START Supplied records

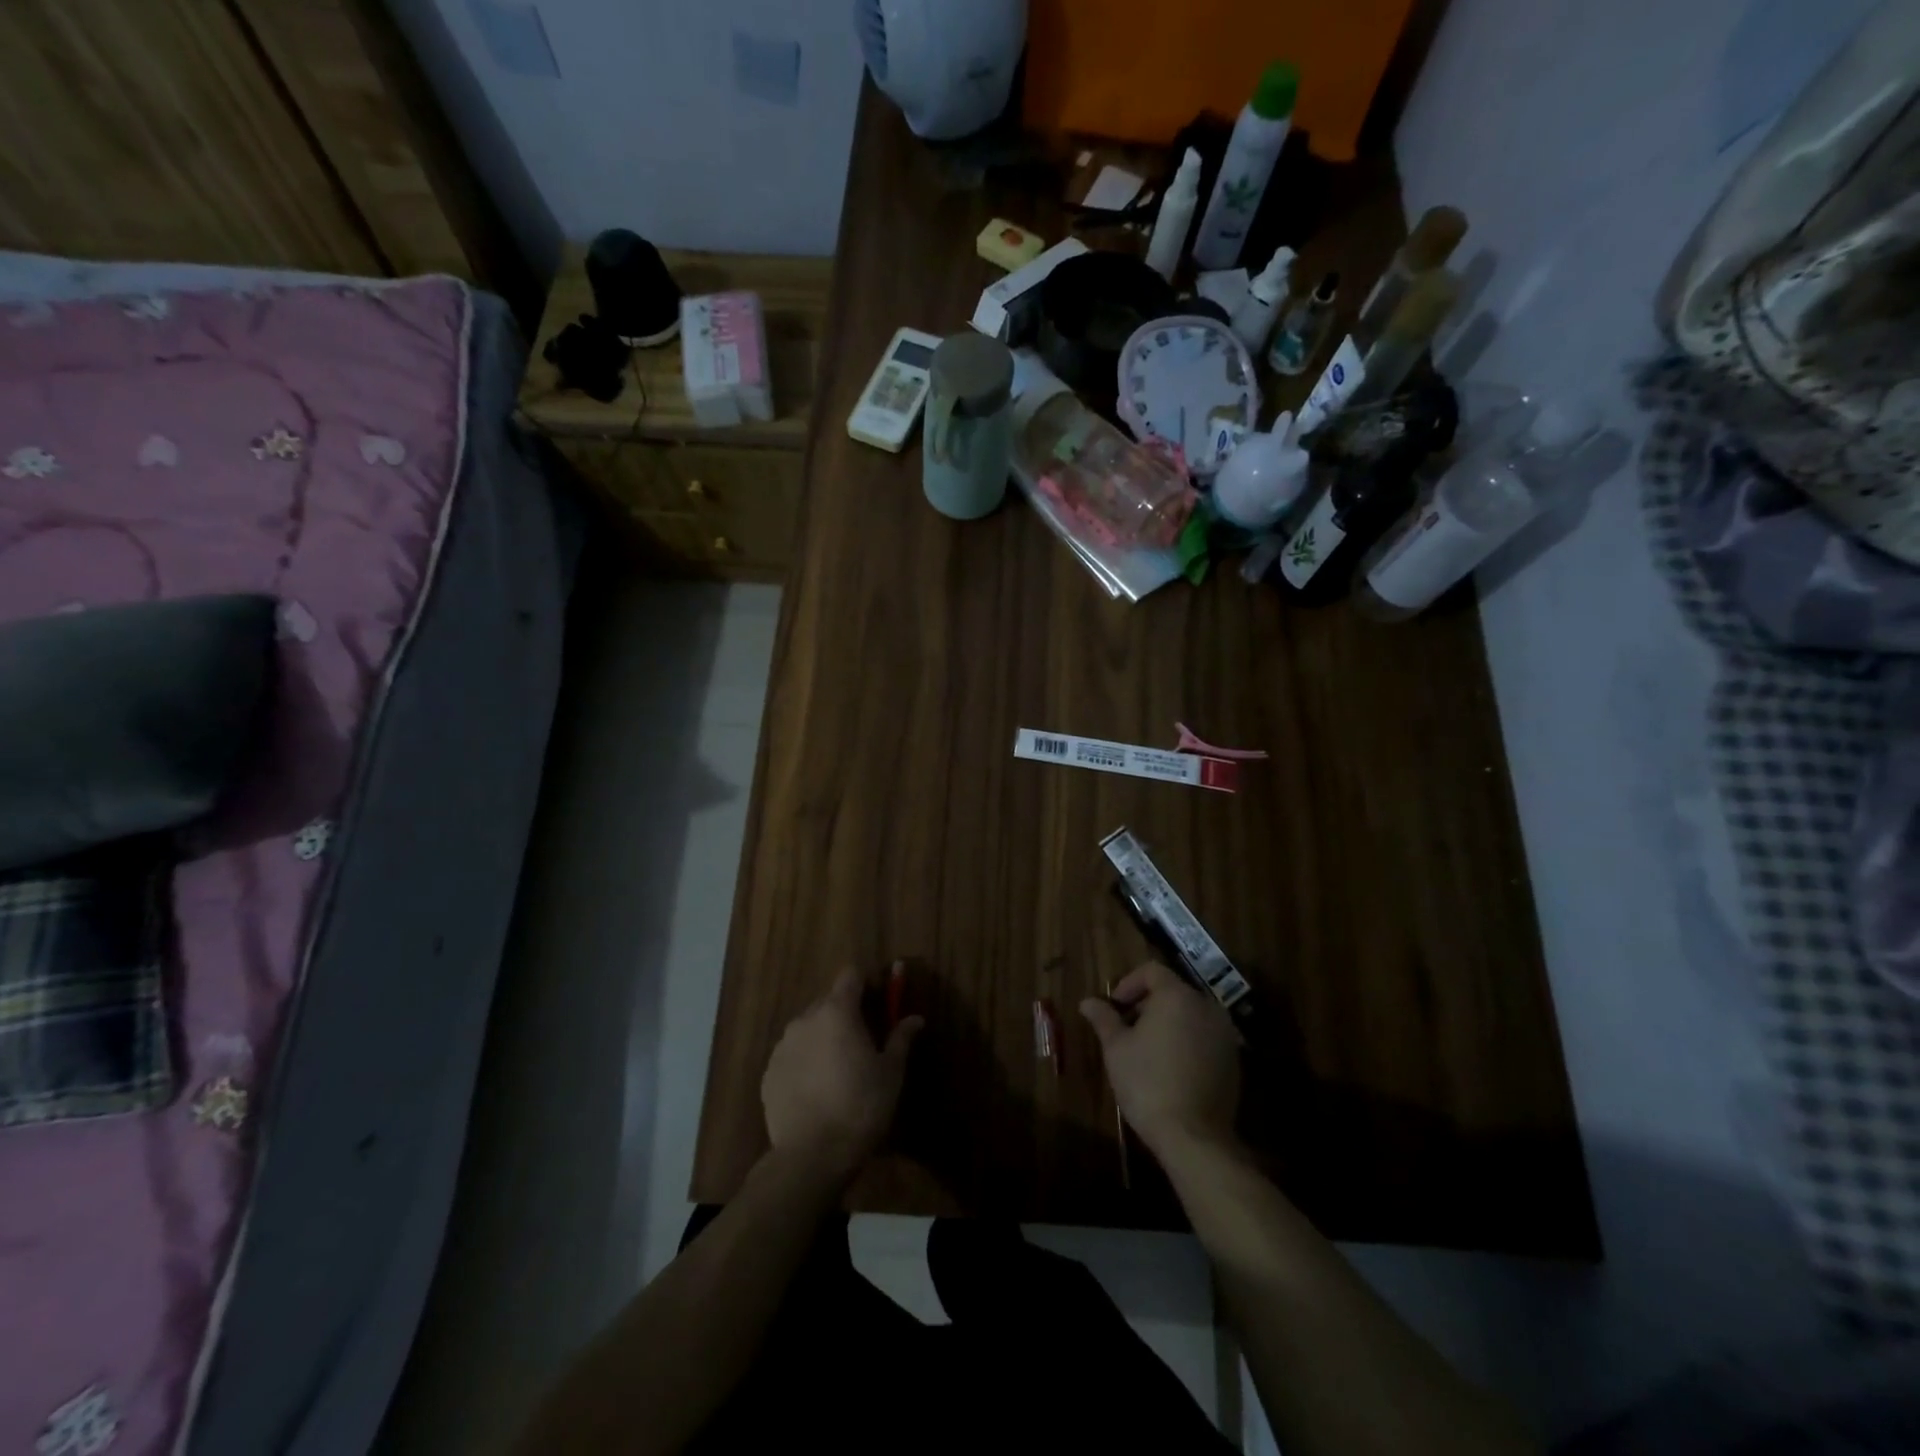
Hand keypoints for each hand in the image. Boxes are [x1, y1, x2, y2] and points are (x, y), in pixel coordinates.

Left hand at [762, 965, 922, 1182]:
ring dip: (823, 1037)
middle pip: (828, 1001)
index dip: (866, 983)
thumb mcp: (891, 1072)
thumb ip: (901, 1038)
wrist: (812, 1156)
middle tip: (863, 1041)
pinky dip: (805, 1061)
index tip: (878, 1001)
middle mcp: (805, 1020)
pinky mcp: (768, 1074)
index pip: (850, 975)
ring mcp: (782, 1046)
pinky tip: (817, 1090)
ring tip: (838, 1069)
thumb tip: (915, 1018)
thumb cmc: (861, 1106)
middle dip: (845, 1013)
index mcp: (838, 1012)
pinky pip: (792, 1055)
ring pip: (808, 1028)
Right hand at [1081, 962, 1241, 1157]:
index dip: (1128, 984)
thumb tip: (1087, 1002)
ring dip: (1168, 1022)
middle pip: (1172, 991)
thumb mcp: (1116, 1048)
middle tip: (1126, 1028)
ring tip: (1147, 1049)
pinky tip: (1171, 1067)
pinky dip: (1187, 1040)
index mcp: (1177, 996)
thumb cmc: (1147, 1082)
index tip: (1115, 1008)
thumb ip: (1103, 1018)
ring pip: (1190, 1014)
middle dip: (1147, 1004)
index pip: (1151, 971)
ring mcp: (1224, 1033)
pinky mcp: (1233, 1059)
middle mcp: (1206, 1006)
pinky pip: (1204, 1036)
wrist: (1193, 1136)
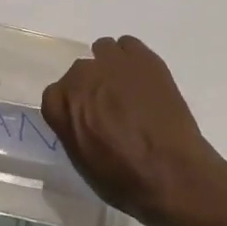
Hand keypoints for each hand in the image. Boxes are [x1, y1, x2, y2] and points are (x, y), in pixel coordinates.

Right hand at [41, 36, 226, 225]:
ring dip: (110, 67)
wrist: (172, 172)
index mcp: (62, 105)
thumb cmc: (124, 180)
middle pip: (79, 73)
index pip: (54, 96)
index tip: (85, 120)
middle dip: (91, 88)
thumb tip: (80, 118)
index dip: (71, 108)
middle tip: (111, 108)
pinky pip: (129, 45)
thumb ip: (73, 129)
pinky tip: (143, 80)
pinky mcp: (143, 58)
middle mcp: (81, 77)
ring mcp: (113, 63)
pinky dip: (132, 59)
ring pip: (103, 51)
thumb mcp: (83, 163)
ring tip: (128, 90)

END Supplied records

### Assigned task
All of the data must be repeated exactly, except for the pictures.

### Solution to the problem
Hand keypoints for each hand in the image. Boxes are [x1, y1, x2, y2] and points are (x, y), in pixel coordinates.

Left hand at [762, 965, 922, 1182]:
ring dip: (823, 1037)
middle pip: (828, 1001)
index dip: (866, 983)
thumb mcp: (891, 1072)
thumb ip: (901, 1038)
wrist: (812, 1156)
middle tip: (863, 1041)
pinky dip: (805, 1061)
index tip: (878, 1001)
middle mcp: (805, 1020)
pinky mcp: (768, 1074)
index pip: (850, 975)
ring mcp: (782, 1046)
pinky tip: (817, 1090)
ring tip: (838, 1069)
thumb tip: (915, 1018)
thumb cmc: (861, 1106)
middle dip: (845, 1013)
index mcp: (838, 1012)
pinky pip: (792, 1055)
ring pip: (808, 1028)
Right hand at [1081, 962, 1241, 1157]:
index dip: (1128, 984)
thumb tip: (1087, 1002)
ring dip: (1168, 1022)
middle pip: (1172, 991)
thumb mcp: (1116, 1048)
middle tip: (1126, 1028)
ring tip: (1147, 1049)
pinky tip: (1171, 1067)
pinky dip: (1187, 1040)
index mcp: (1177, 996)
thumb cmc: (1147, 1082)
index tip: (1115, 1008)
thumb ip: (1103, 1018)
ring pip: (1190, 1014)
middle dip: (1147, 1004)
index pip: (1151, 971)
ring mcp: (1224, 1033)
pinky mcp: (1233, 1059)
middle mcp: (1206, 1006)
pinky pip: (1204, 1036)
wrist: (1193, 1136)
Hand keypoints for each hand in the image. Boxes are [x1, y1, x2, y2] and points are (x, y), in pixel coordinates.

Right hand at [41, 36, 226, 225]:
ring dip: (110, 67)
wrist: (172, 172)
index mcp: (62, 105)
thumb cmc: (124, 180)
middle pip: (79, 73)
index pip: (54, 96)
index tip: (85, 120)
middle dip: (91, 88)
thumb tip: (80, 118)
index dip: (71, 108)
middle tip: (111, 108)
pinky pip: (129, 45)
thumb ip: (73, 129)
pinky tip: (143, 80)
pinky mcp: (143, 58)
middle mcp: (81, 77)
ring mcp: (113, 63)
pinky dip: (132, 59)
ring pip: (103, 51)
thumb mcp: (83, 163)
ring tip: (128, 90)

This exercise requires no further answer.